Peter Blair Denis Bernard Noone (born 5 November 1947) is an English singer-songwriter, guitarist, pianist and actor.  He was the lead singer "Herman" in the 1960s pop group Herman's Hermits.

Early life
Noone was born in Davyhulme, Lancashire, England, the second of five children, the son of an accountant, and attended English Martyrs (Urmston), Wellacre Primary School (Flixton), Stretford Grammar School, and St Bede's College, Manchester.

Noone played a number of acting roles on television, including that of Stanley Fairclough in the soap opera Coronation Street. Noone studied voice and drama at the Manchester School of Music, where he won the Outstanding Young Musician Award.

Career

Herman's Hermits
Early in his career, he used the stage name Peter Novac. At 15, he became the lead singer, spokesman and frontman of Herman's Hermits, who were discovered by Harvey Lisberg. As "Herman", the photogenic Noone appeared on the cover of many international publications, including Time Magazine's collage showing new faces in popular music. The Hermits consisted of Noone, Derek “Lek” Leckenby and Keith Hopwood (guitars), Karl Green (bass) and Barry Whitwam (drums).

The band's hits included:  "I'm into Something Good", "Can't You Hear My Heartbeat", "Mrs. Brown, You've Got a Lovely Daughter", "Silhouettes", "Wonderful World", "I'm Henry the Eighth, I Am" (in the U.S.), "There's a Kind of Hush", "Just a Little Bit Better", "A Must to Avoid", "Listen People", "The End of the World", "Dandy", and "No Milk Today". Herman's Hermits sold more than 60 million records and had 14 gold singles and seven gold albums. The Hermits were twice named in the U.S. trade paper Cashbox as "Entertainer of the Year".

As Herman, Noone performed on hundreds of television programmes and appeared with the Ed Sullivan, Jackie Gleason, Dean Martin and Danny Kaye television programs. He starred in ABC's musical version of The Canterville Ghost, Hallmark Hall of Fame's presentation of the classic Pinocchio (in which he played the title role), and three feature films for MGM: Mrs. Brown, You've Got A Lovely Daughter, Hold On! and When The Boys Meet The Girls.

They were the opening act of the 1970 Royal Variety Performance from the London Palladium performing a medley of their hits to date followed by their rendition of If I Were a Rich Man, Where is Love? and Old Henry's Fish and Chips. They ended with their recent hit There's a Kind of Hush.

-------------------------

- **Your tasks**
1) In the Peter Noone biography, replace "Noone" with "Peter" and give the passage from "Peter Blair Denis" to "Bede's College, Manchester.".
2) Put the listing, from its start through the line with "3. Choisissez des", into a JSON list of strings with one string per line. Skip blank lines, and leave the pictures out.

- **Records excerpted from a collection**
-------------------------

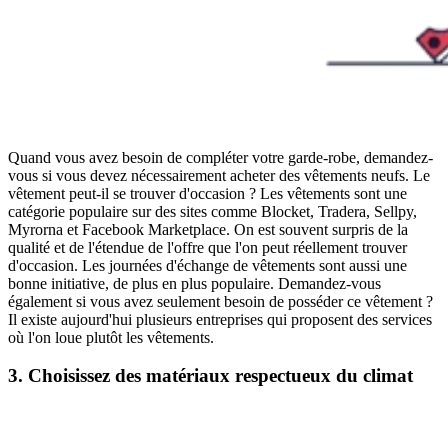
Quand vous avez besoin de compléter votre garde-robe, demandez-
vous si vous devez nécessairement acheter des vêtements neufs. Le
vêtement peut-il se trouver d'occasion ? Les vêtements sont une
catégorie populaire sur des sites comme Blocket, Tradera, Sellpy,
Myrorna et Facebook Marketplace. On est souvent surpris de la
qualité et de l'étendue de l'offre que l'on peut réellement trouver
d'occasion. Les journées d'échange de vêtements sont aussi une
bonne initiative, de plus en plus populaire. Demandez-vous
également si vous avez seulement besoin de posséder ce vêtement ?
Il existe aujourd'hui plusieurs entreprises qui proposent des services
où l'on loue plutôt les vêtements.
3. Choisissez des matériaux respectueux du climat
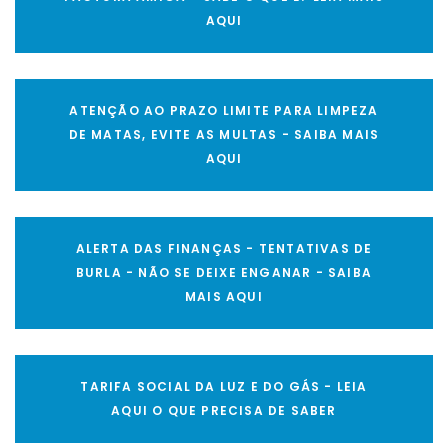
AQUI
ATENÇÃO AO PRAZO LIMITE PARA LIMPEZA
DE MATAS, EVITE AS MULTAS - SAIBA MAIS
AQUI
ALERTA DAS FINANÇAS - TENTATIVAS DE
BURLA - NÃO SE DEIXE ENGANAR - SAIBA
MAIS AQUI
TARIFA SOCIAL DA LUZ E DO GÁS - LEIA
AQUI O QUE PRECISA DE SABER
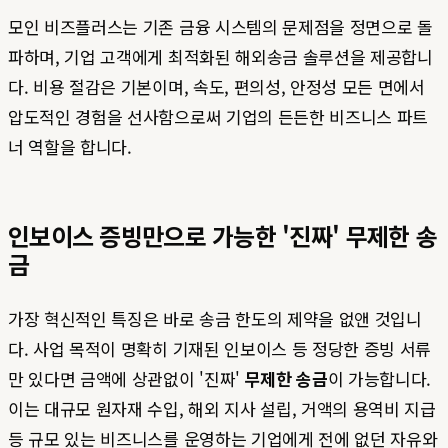
모인 비즈플러스는 기존 금융 시스템의 문제점을 정면으로 돌
파하며, 기업 고객에게 최적화된 해외송금 솔루션을 제공합니
다. 비용 절감은 기본이며, 속도, 편의성, 안정성 모든 면에서
압도적인 경험을 선사함으로써 기업의 든든한 비즈니스 파트
너 역할을 합니다.
인보이스 증빙만으로 가능한 '진짜' 무제한 송
금
가장 혁신적인 특징은 바로 송금 한도의 제약을 없앤 것입니
다. 사업 목적이 명확히 기재된 인보이스 등 정당한 증빙 서류
만 있다면 금액에 상관없이 '진짜'
무제한 송금
이 가능합니다.
이는 대규모 원자재 수입, 해외 지사 설립, 거액의 용역비 지급
등 규모 있는 비즈니스를 운영하는 기업에게 전에 없던 자유와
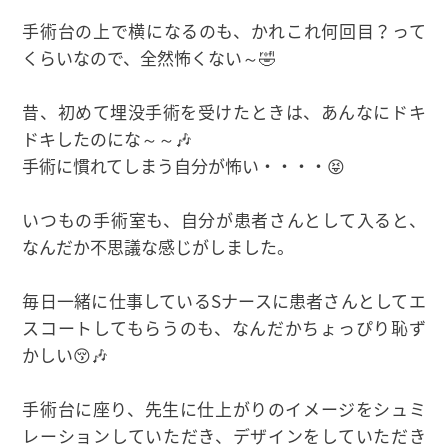
手術台の上で横になるのも、かれこれ何回目？って
くらいなので、全然怖くない～🤣
昔、初めて埋没手術を受けたときは、あんなにドキ
ドキしたのにな～～🎶
手術に慣れてしまう自分が怖い・・・・😝
いつもの手術室も、自分が患者さんとして入ると、
なんだか不思議な感じがしました。
毎日一緒に仕事しているSナースに患者さんとしてエ
スコートしてもらうのも、なんだかちょっぴり恥ず
かしい😚🎶
手術台に座り、先生に仕上がりのイメージをシュミ
レーションしていただき、デザインをしていただき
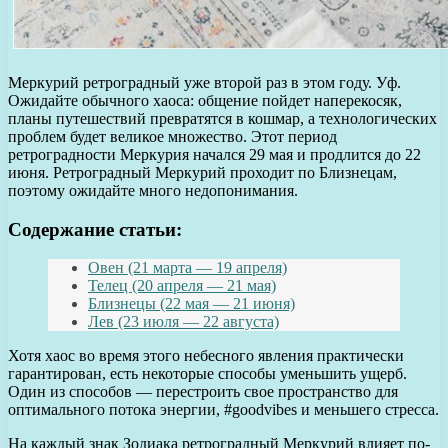
Меркурий ретроградный уже второй раз в этом году. Уф.
Ожидайте обычного хаоса: общение пойдет наперекосяк,
планы путешествий превратятся в кошмар, а технологических
проблем будет великое множество. Этот период
ретроградности Меркурия начался 29 мая и продлится до 22
июня. Ретроградный Меркурий проходит по Близнецам,
поэтому ожидайте много недопонимания.
Содержание статьи:
Овен (21 марта — 19 апреля)
Телец (20 апреля — 21 мая)
Близнецы (22 мая — 21 июня)
Лев (23 июля — 22 августа)
Хотя хаос во время этого небесного явления практически
гарантирован, есть некоторые способы уменьшить ущерб.
Один из способов — перестроить свое пространство для
оптимального потока энергии, #goodvibes и меньшего стресса.
На каждый знак Зодиака ретроградный Меркурий влияет по-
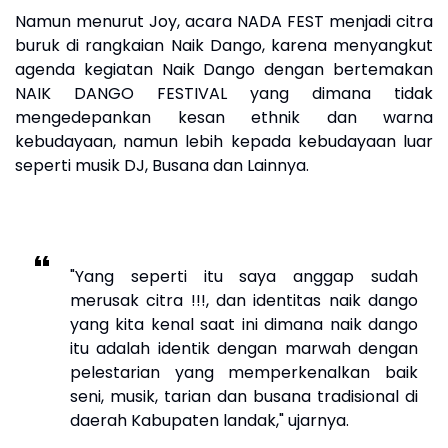
Namun menurut Joy, acara NADA FEST menjadi citra
buruk di rangkaian Naik Dango, karena menyangkut
agenda kegiatan Naik Dango dengan bertemakan
NAIK DANGO FESTIVAL yang dimana tidak
mengedepankan kesan ethnik dan warna
kebudayaan, namun lebih kepada kebudayaan luar
seperti musik DJ, Busana dan Lainnya.
"Yang seperti itu saya anggap sudah
merusak citra !!!, dan identitas naik dango
yang kita kenal saat ini dimana naik dango
itu adalah identik dengan marwah dengan
pelestarian yang memperkenalkan baik
seni, musik, tarian dan busana tradisional di
daerah Kabupaten landak," ujarnya.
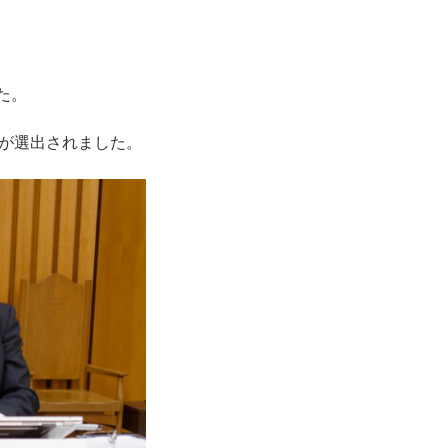
た。
が選出されました。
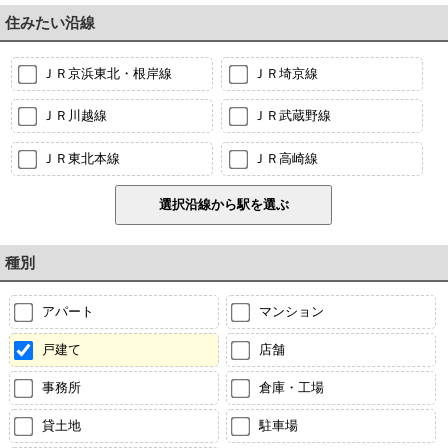
住みたい沿線
ＪＲ京浜東北・根岸線
ＪＲ埼京線
ＪＲ川越線
ＪＲ武蔵野線
ＪＲ東北本線
ＪＲ高崎線
種別
アパート
マンション
戸建て
店舗
事務所
倉庫・工場
貸土地
駐車場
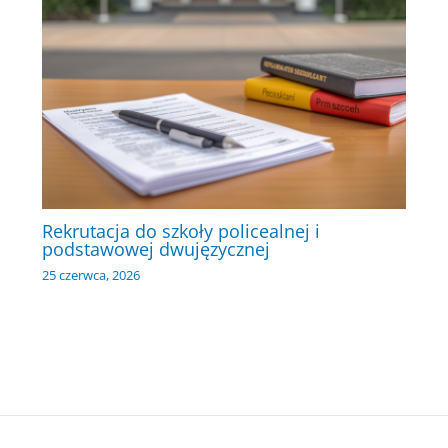
Rekrutacja do szkoły policealnej i
podstawowej dwujęzycznej
25 czerwca, 2026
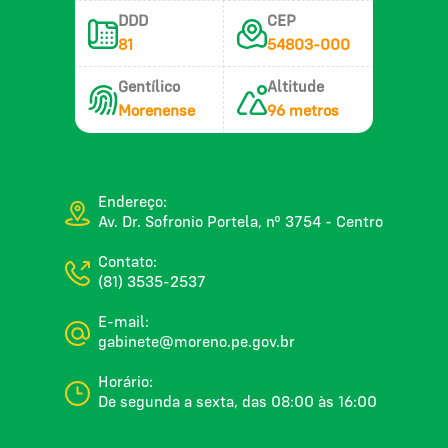
DDD
CEP
81
54803-000
Gentílico
Altitude
Morenense
96 metros
Endereço:
Av. Dr. Sofronio Portela, nº 3754 - Centro
Contato:
(81) 3535-2537
E-mail:
gabinete@moreno.pe.gov.br
Horário:
De segunda a sexta, das 08:00 às 16:00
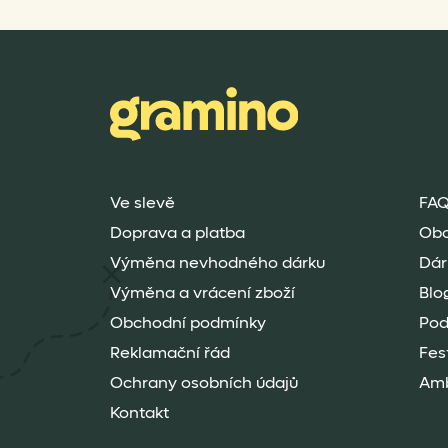
Ve slevě
FAQ
Doprava a platba
Ob
Výměna nevhodného dárku
Dár
Výměna a vrácení zboží
Blo
Obchodní podmínky
Pod
Reklamační řád
Fes
Ochrany osobních údajů
Amb
Kontakt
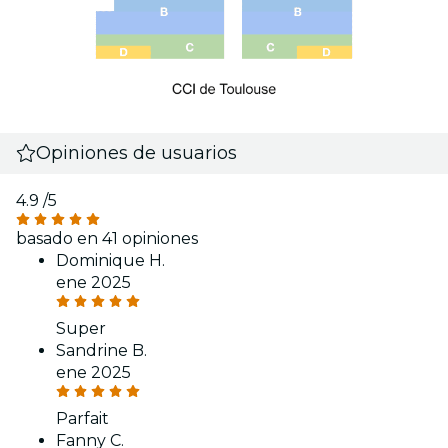
Opiniones de usuarios
4.9
/5
basado en 41 opiniones
Dominique H.
ene 2025
Super
Sandrine B.
ene 2025
Parfait
Fanny C.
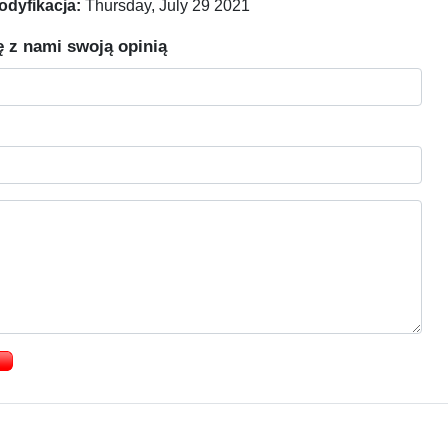
odyfikacja:
Thursday, July 29 2021
ę z nami swoją opinią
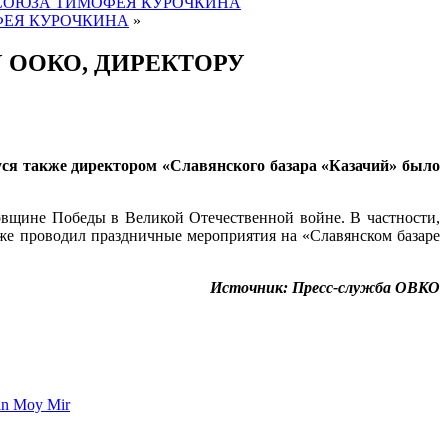
О СОЮЗА ТИМОФЕЯ КУРОЧКИНА
ОФЕЯ КУРОЧКИНА
»
 ООКО, ДИРЕКТОРУ
ся также директором «Славянского базара «Казачий» было
овщине Победы в Великой Отечественной войне. В частности,
кже проводил праздничные мероприятия на «Славянском базаре
Источник: Пресс-служба ОВКО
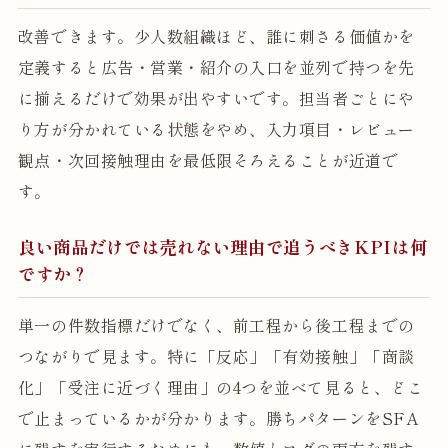
改善できます。少人数組織ほど、誰に刺さる価値かを
定義すると広告・営業・紹介の入口を並列で持つを先
に揃えるだけで効果が出やすいです。担当者ごとにや
り方が分かれている状態をやめ、入力項目・レビュー
観点・次回接触理由を最低限そろえることが近道で
す。
良い商品だけでは売れない理由で追うべきKPIは何
ですか？
単一の件数指標だけでなく、前工程から後工程までの
つながりで見ます。特に「反応」「有効接触」「商談
化」「受注に近づく理由」の4つを並べて見ると、どこ
で止まっているかが分かります。勝ちパターンをSFA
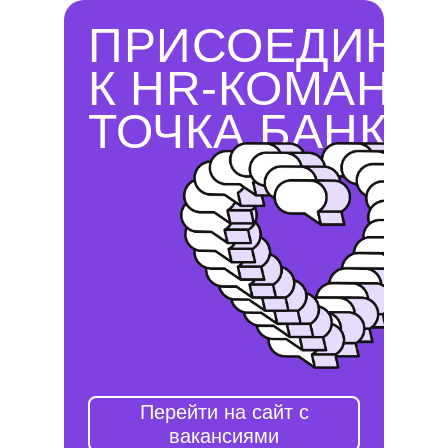
ПРИСОЕДИНЯ
К HR-КОМАНД
ТОЧКА БАНК
Перейти на сайт с
вакансиями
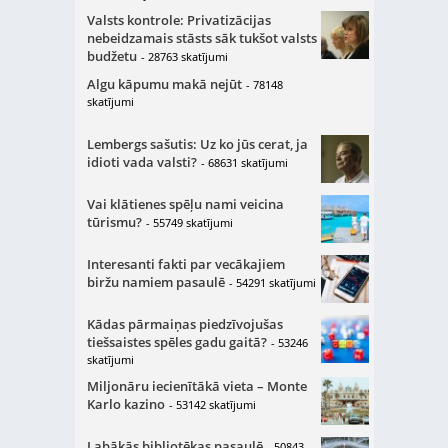
Valsts kontrole: Privatizācijas
nebeidzamais stāsts sāk tukšot valsts
budžetu
- 28763 skatījumi
Algu kāpumu makā nejūt
- 78148
skatījumi
Lembergs sašutis: Uz ko jūs cerat, ja
idioti vada valsti?
- 68631 skatījumi
Vai klātienes spēļu nami veicina
tūrismu?
- 55749 skatījumi
Interesanti fakti par vecākajiem
biržu namiem pasaulē
- 54291 skatījumi
Kādas pārmaiņas piedzīvojušas
tiešsaistes spēles gadu gaitā?
- 53246
skatījumi
Miljonāru iecienītākā vieta – Monte
Karlo kazino
- 53142 skatījumi
Labākās bibliotēkas pasaulē
- 50843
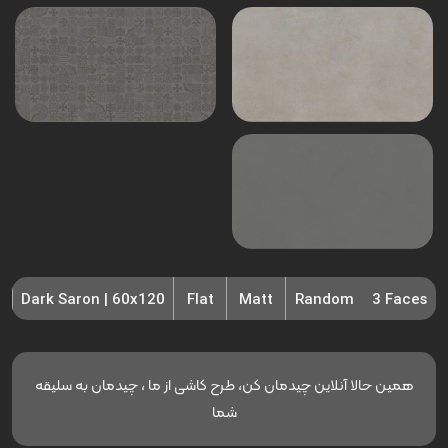
Dark Saron | 60x120
Flat
Matt
Random
3 Faces
همین حالا آنلاین چیدمان کن، طرح کاشی از ما ، چیدمان به سلیقه
شما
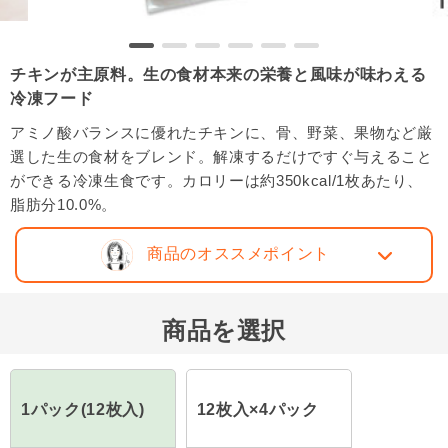
チキンが主原料。生の食材本来の栄養と風味が味わえる
冷凍フード
アミノ酸バランスに優れたチキンに、骨、野菜、果物など厳
選した生の食材をブレンド。解凍するだけですぐ与えること
ができる冷凍生食です。カロリーは約350kcal/1枚あたり、
脂肪分10.0%。
商品のオススメポイント
商品を選択
1パック(12枚入)
12枚入×4パック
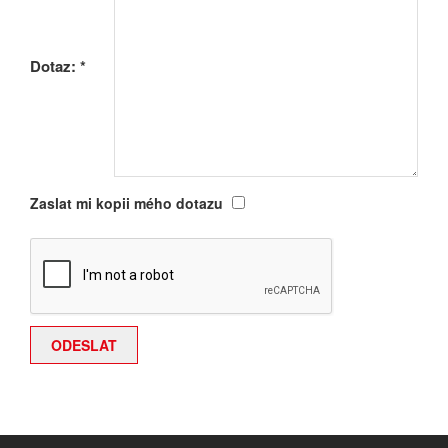
Dotaz:
*
Zaslat mi kopii mého dotazu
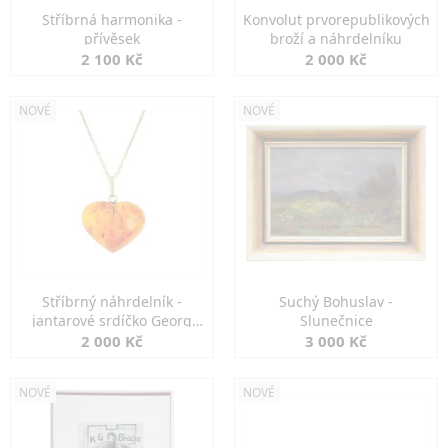
Stříbrná harmonika -
Konvolut prvorepublikových
přívěsek
broží a náhrdelníku
2 100 Kč
2 000 Kč
NOVÉ
NOVÉ
Stříbrný náhrdelník -
Suchý Bohuslav -
jantarové srdíčko Georg
Slunečnice
Kramer
2 000 Kč
3 000 Kč
NOVÉ
NOVÉ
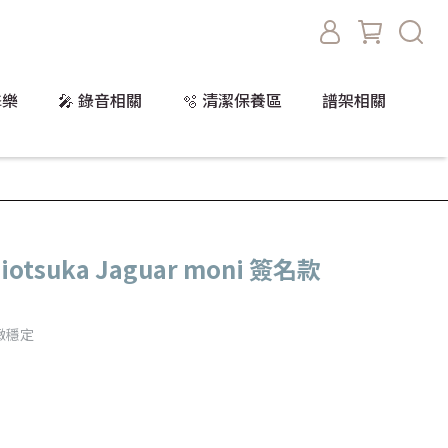
擊樂
🎤 錄音相關
🫧 清潔保養區
譜架相關
hiotsuka Jaguar moni 簽名款
精緻穩定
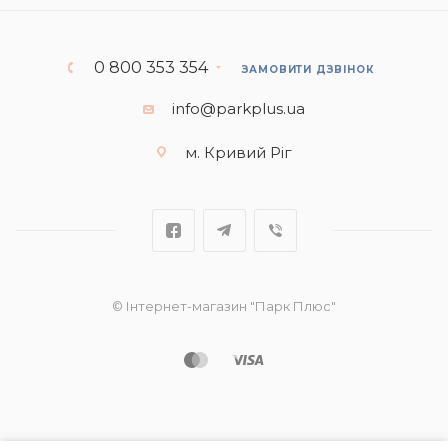
0 800 353 354
ЗАМОВИТИ ДЗВІНОК
info@parkplus.ua
м. Кривий Ріг
© Інтернет-магазин "Парк Плюс"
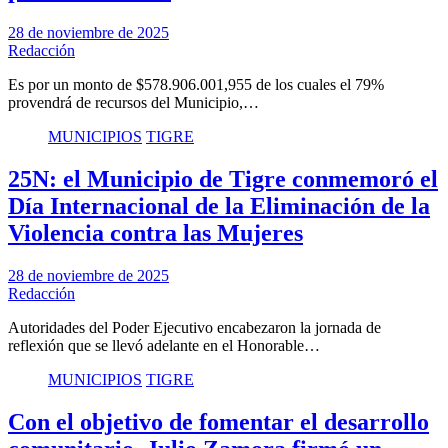
28 de noviembre de 2025
Redacción
Es por un monto de $578.906.001,955 de los cuales el 79%
provendrá de recursos del Municipio,…
MUNICIPIOS
TIGRE
25N: el Municipio de Tigre conmemoró el
Día Internacional de la Eliminación de la
Violencia contra las Mujeres
28 de noviembre de 2025
Redacción
Autoridades del Poder Ejecutivo encabezaron la jornada de
reflexión que se llevó adelante en el Honorable…
MUNICIPIOS
TIGRE
Con el objetivo de fomentar el desarrollo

-------------------------

- **Expected results**
1)
Peter Blair Denis Bernard Peter (born 5 November 1947) is an English singer-songwriter, guitarist, pianist and actor.  He was the lead singer "Herman" in the 1960s pop group Herman's Hermits.

Early life
Peter was born in Davyhulme, Lancashire, England, the second of five children, the son of an accountant, and attended English Martyrs (Urmston), Wellacre Primary School (Flixton), Stretford Grammar School, and St Bede's College, Manchester.

2)
[
  "Quand vous avez besoin de compléter votre garde-robe, demandez-",
  "vous si vous devez nécessairement acheter des vêtements neufs. Le",
  "vêtement peut-il se trouver d'occasion ? Les vêtements sont une",
  "catégorie populaire sur des sites comme Blocket, Tradera, Sellpy,",
  "Myrorna et Facebook Marketplace. On est souvent surpris de la",
  "qualité et de l'étendue de l'offre que l'on peut réellement trouver",
  "d'occasion. Les journées d'échange de vêtements sont aussi une",
  "bonne initiative, de plus en plus populaire. Demandez-vous",
  "également si vous avez seulement besoin de posséder ce vêtement ?",
  "Il existe aujourd'hui plusieurs entreprises qui proposent des services",
  "où l'on loue plutôt les vêtements.",
  "3. Choisissez des matériaux respectueux du climat"
]